Im Jahr 2001 erhielt er mit dem Album Siempre viviré seinen zweiten Latin Grammy für seine Salsa-Version von I Will Survive. 2002 veröffentlichte er La negra tiene tumbao, wo er es wagte, Salsa mit Rap und Hip-Hop zu fusionieren, was ihm..
Genau ihr letzter öffentlicher Auftritt im März 2003 war eine Hommage, bei der sie zusammen mit Gloria Gaynor und anderen Stars das Lied "Yo viviré" sang. Nur wenige Monate später, am 16. Juli desselben Jahres, verstarb sie an einem Gehirntumor.
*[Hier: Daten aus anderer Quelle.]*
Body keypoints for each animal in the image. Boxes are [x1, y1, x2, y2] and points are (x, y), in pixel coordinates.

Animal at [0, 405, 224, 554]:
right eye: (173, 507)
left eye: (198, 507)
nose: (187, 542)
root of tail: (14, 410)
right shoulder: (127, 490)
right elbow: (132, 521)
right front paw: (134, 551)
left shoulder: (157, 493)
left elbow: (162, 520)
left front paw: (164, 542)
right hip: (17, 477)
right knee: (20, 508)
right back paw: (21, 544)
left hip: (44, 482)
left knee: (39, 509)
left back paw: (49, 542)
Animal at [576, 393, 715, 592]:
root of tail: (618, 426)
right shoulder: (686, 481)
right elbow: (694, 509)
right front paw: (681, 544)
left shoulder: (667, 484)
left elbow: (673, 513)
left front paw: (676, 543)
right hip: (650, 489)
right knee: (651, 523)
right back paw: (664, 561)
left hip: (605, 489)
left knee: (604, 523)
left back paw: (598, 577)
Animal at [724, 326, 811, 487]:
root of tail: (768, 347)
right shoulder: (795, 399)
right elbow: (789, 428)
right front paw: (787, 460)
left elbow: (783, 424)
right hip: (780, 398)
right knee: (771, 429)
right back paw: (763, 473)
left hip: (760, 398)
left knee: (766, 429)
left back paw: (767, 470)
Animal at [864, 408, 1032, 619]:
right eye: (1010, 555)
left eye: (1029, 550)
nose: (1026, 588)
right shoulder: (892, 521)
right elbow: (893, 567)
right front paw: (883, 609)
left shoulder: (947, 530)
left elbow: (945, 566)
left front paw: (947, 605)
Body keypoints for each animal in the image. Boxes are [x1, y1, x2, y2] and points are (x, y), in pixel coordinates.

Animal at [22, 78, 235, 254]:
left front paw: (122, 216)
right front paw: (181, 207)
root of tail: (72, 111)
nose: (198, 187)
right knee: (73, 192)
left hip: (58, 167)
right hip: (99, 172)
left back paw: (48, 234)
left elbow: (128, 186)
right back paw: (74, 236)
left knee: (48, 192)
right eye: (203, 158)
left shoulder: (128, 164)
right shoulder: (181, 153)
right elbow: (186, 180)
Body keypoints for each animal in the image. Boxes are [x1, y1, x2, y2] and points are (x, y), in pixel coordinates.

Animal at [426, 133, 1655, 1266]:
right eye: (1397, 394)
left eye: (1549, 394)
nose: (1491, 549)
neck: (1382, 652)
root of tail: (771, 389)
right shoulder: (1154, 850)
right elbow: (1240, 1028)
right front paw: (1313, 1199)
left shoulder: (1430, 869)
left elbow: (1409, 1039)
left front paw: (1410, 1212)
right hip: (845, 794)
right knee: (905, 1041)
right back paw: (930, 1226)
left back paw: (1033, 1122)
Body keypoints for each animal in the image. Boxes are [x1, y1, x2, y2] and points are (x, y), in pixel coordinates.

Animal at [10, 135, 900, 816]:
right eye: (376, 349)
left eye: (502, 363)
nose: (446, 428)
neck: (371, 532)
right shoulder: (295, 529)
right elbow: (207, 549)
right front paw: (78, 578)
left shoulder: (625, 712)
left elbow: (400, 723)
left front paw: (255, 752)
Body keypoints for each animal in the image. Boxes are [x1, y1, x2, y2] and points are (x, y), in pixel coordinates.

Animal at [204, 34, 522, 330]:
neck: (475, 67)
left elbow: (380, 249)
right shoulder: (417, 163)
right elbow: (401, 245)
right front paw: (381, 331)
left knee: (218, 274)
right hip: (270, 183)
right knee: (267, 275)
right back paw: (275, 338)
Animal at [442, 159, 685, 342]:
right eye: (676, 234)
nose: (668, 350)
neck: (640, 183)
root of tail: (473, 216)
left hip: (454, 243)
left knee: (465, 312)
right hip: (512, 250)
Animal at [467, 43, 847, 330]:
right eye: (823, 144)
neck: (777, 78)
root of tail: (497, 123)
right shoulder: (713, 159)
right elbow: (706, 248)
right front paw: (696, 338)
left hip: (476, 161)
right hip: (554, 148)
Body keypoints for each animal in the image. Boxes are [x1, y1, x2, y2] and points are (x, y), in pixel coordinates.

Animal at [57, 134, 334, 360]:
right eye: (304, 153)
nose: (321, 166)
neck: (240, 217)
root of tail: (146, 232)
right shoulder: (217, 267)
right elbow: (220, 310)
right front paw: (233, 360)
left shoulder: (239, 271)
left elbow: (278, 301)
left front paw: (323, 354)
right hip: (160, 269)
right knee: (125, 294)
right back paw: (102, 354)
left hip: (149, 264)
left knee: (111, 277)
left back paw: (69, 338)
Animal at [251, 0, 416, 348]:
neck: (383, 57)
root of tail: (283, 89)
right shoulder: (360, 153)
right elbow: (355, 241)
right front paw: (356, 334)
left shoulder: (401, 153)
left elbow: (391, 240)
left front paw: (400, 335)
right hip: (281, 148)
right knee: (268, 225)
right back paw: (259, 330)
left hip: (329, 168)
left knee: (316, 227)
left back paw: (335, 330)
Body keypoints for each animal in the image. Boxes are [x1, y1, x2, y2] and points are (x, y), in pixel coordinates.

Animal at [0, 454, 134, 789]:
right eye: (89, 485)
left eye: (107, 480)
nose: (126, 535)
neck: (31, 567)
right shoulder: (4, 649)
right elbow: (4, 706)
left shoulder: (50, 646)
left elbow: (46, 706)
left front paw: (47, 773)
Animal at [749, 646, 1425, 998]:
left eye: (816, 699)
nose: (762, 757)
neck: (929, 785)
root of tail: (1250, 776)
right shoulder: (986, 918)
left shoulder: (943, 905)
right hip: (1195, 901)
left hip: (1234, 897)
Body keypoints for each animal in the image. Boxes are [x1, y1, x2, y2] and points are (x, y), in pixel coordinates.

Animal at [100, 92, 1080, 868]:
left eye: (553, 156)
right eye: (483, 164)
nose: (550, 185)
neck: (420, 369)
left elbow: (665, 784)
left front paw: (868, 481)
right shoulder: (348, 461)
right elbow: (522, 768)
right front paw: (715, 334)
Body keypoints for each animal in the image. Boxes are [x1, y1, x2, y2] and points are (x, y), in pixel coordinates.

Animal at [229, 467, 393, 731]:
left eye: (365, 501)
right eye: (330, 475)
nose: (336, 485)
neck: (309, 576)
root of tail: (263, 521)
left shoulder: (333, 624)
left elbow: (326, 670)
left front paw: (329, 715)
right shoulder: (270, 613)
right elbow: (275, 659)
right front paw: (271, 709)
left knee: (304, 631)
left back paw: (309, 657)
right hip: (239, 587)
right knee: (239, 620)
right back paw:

Heute, hundert Jahre nach ihrer Geburt, ist Celia die wichtigste und universell einflussreiche weibliche Figur der kubanischen Volksmusik und spielte eine aktive Rolle in der Transformation der Musik der Insel im 20. Jahrhundert. Freunde, Familienangehörige und Zeitzeugen heben ihr natürliches Talent, ihre Disziplin und Intelligenz, ihren Respekt vor der Arbeit, Pünktlichkeit, totale Hingabe an das, was sie sich vornahm, sowie die Einfachheit ihres Charakters als Merkmale ihrer Persönlichkeit hervor, die sie zum Sieg und weltweiten Anerkennung führten.
Ihr Schlachtruf, !Azúcar!, entstand in einem kubanischen Restaurant in Miami, als ein Kellner sie fragte, wie sie ihren Kaffee wollte, und sie antwortete: „Mit Zucker, chico, wie kannst du mich das fragen!“.